When the famous problem-solver Professor Layton and his plucky assistant Luke head to the town of St Mystère to investigate the secret of the Golden Apple, they have no idea just how many mysteries await them. Fortunately, their problem-solving skills fit right into a town where every inhabitant is obsessed with setting puzzles and brainteasers, but even the trickiest riddle is just an appetiser compared to the deepest secrets of St Mystère.
The first in the Professor Layton series of puzzle games, Professor Layton and the Curious Village is the perfect game for casual DS players who are ready to move beyond Brain Training. A collection of riddles, puzzles and brain teasers, the game is easy to pick up and play, and what it lacks in replay value, it more than makes up for in addictiveness.
Set in the context of a framing story, the object of Professor Layton and the Curious Village is to go from place to place within St Mystère, talking to inhabitants and solving the puzzles they pose. These puzzles take the form of classic brainteasers, encompassing everything from moving blocks to try to free a ball from a maze to rearranging matchsticks and solving riddles. Many of the puzzles are straightforward for anyone with half a brain, but even the most experienced puzzle solver is likely to trip up once or twice. Fortunately, if you are well and truly stuck, it is possible to dip into your limited supply of Hint coins to unlock up to three hints per puzzle- and certainly, by the time you have the third one, it will be entirely obvious what to do.
In fact, a challenge greater than solving the puzzles is simply trying to find them all, for whilst some are essential for moving the story forward, many puzzles are optional. Talking to every character you meet is essential, as is investigating everything you can see- a random press of the stylus could reveal a hint coin or even a hidden puzzle. Luckily, any puzzles you might be in danger of missing forever are gathered up and sent to Granny Riddleton’s shack, a place where you can visit and solve them at their leisure.
To spur you on further, the game also has a number of extras in the menu. As you solve certain puzzles, you’ll unlock painting scraps which can be reassembled into a complete picture and furniture which can be used to customise Luke and Layton’s rooms at the inn (take care that you give the right furnishings to the right person). Completing the game also unlocks some challenging extra puzzles that will keep you coming back for that little bit more. True, these extras can only delay the inevitable moment when the game holds nothing more for you, but they do help to keep it interesting for longer.
As a mystery tale, it is no wonder that Professor Layton and the Curious Village spends most of the game setting up various plot points, before steadily revealing them all in the closing chapters. Perhaps surprisingly, you can’t reveal or investigate these main mysteries independently- instead, you are entirely confined to following the story as the game dictates. It’s something of a shame that you can’t have a guess at the main mysteries yourself, but ultimately the point of the game is to get you solving the smaller puzzles whilst it takes care of the larger ones.
Visually, Professor Layton sticks with a clean and simplistic look, eschewing the usual attractive anime styles for a more old-fashioned appearance that fits well with the series without being particularly aesthetically pleasing.

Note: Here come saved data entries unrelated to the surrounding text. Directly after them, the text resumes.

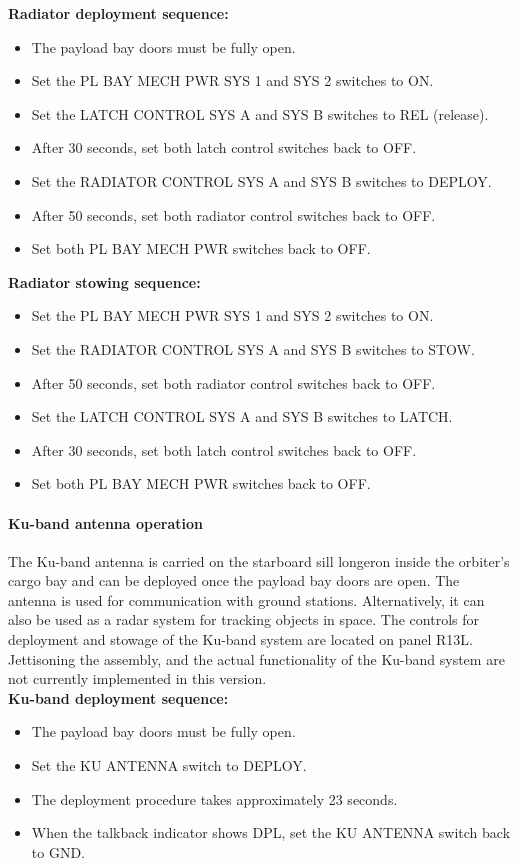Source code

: \documentclass[Orbiter User Manual.tex]{subfiles}
\begin{document}
\noindent
\textbf{Radiator deployment sequence:}
\begin{itemize}
\item The payload bay doors must be fully open.
\item Set the PL BAY MECH PWR SYS 1 and SYS 2 switches to ON.
\item Set the LATCH CONTROL SYS A and SYS B switches to REL (release).
\item After 30 seconds, set both latch control switches back to OFF.
\item Set the RADIATOR CONTROL SYS A and SYS B switches to DEPLOY.
\item After 50 seconds, set both radiator control switches back to OFF.
\item Set both PL BAY MECH PWR switches back to OFF.
\end{itemize}

\noindent
\textbf{Radiator stowing sequence:}
\begin{itemize}
\item Set the PL BAY MECH PWR SYS 1 and SYS 2 switches to ON.
\item Set the RADIATOR CONTROL SYS A and SYS B switches to STOW.
\item After 50 seconds, set both radiator control switches back to OFF.
\item Set the LATCH CONTROL SYS A and SYS B switches to LATCH.
\item After 30 seconds, set both latch control switches back to OFF.
\item Set both PL BAY MECH PWR switches back to OFF.
\end{itemize}

\paragraph{Ku-band antenna operation}
The Ku-band antenna is carried on the starboard sill longeron inside the orbiter's cargo bay and can be deployed once the payload bay doors are open. The antenna is used for communication with ground stations. Alternatively, it can also be used as a radar system for tracking objects in space. The controls for deployment and stowage of the Ku-band system are located on panel R13L. Jettisoning the assembly, and the actual functionality of the Ku-band system are not currently implemented in this version.\\

\noindent
\textbf{Ku-band deployment sequence:}
\begin{itemize}
\item The payload bay doors must be fully open.
\item Set the KU ANTENNA switch to DEPLOY.
\item The deployment procedure takes approximately 23 seconds.
\item When the talkback indicator shows DPL, set the KU ANTENNA switch back to GND.
\end{itemize}
\end{document}
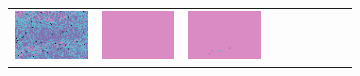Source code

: \documentclass{ipol}
\begin{document}
\begin{figure}[ht]
\begin{subfigure}[t]{\linewidth}
\begin{tabular}{ccccccccc}
                \includegraphics[width=\s]{images/tower/DHT/bid_64_grids.png}&
                \includegraphics[width=\s]{images/tower/LINEAR/bid_64_grids.png}&
                \includegraphics[width=\s]{images/tower/PPG/bid_64_grids.png}&

\end{tabular}
\end{subfigure}
\end{figure}
\end{document}
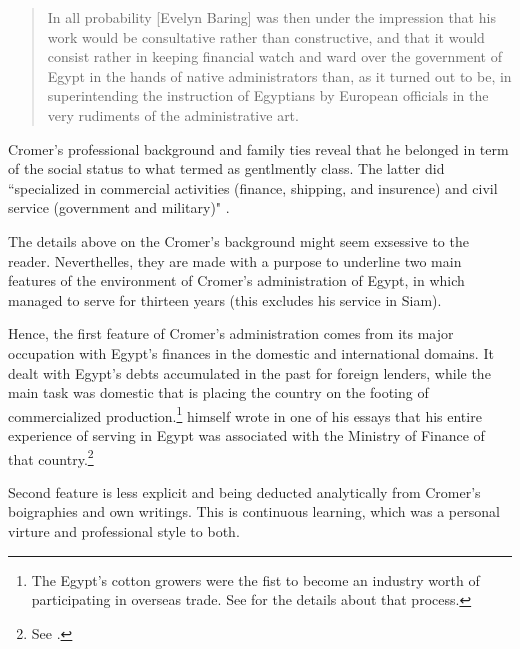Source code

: \begin{quote}
In all probability [Evelyn Baring] was then under the impression that his work would be consultative rather than constructive, and that it would consist rather in keeping financial watch and ward over the government of Egypt in the hands of native administrators than, as it turned out to be, in superintending the instruction of Egyptians by European officials in the very rudiments of the administrative art. \citep[pp.~213-214]{traill1897}
\end{quote}

Cromer's professional background and family ties reveal that he belonged in term of the social status to what \cite{queralt2022} termed as gentlmently class. The latter did ``specialized in commercial activities (finance, shipping, and insurence) and civil service (government and military)" \citep[p.~99]{queralt2022}.

The details above on the Cromer's background might seem exsessive to the reader. Neverthelles, they are made with a purpose to underline two main features of the environment of Cromer's administration of Egypt, in which \citeauthor{innes1913} managed to serve for thirteen years (this excludes his service in Siam). 

Hence, the first feature of Cromer's administration comes from its major occupation with Egypt's finances in the domestic and international domains. It dealt with Egypt's debts accumulated in the past for foreign lenders, while the main task was domestic that is placing the country on the footing of commercialized production.\footnote{The Egypt's cotton growers were the fist to become an industry worth of participating in overseas trade. See \cite{primel2016} for the details about that process.} \citeauthor{innes1913} himself wrote in one of his essays that his entire experience of serving in Egypt was associated with the Ministry of Finance of that country.\footnote{See \citep[p.~3]{innes1907}.} 

Second feature is less explicit and being deducted analytically from Cromer's boigraphies and \citeauthor{innes1913} own writings. This is continuous learning, which was a personal virture and professional style to both.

Background music is similarly simple yet fitting, whilst the English voice acting is apt if stereotypical (imagine a typical English gentleman and his plucky Cockney sidekick). Overall the presentation isn’t anything special, but it fits the game well.
A fun and diverting puzzle game, Professor Layton may lack in replay value, but first time around it should prove absorbing for casual players and the more dedicated gamer alike. I probably won’t be returning to it anytime soon, but it was certainly enjoyable enough to have me looking forward to the imminent European release of the second instalment in the series.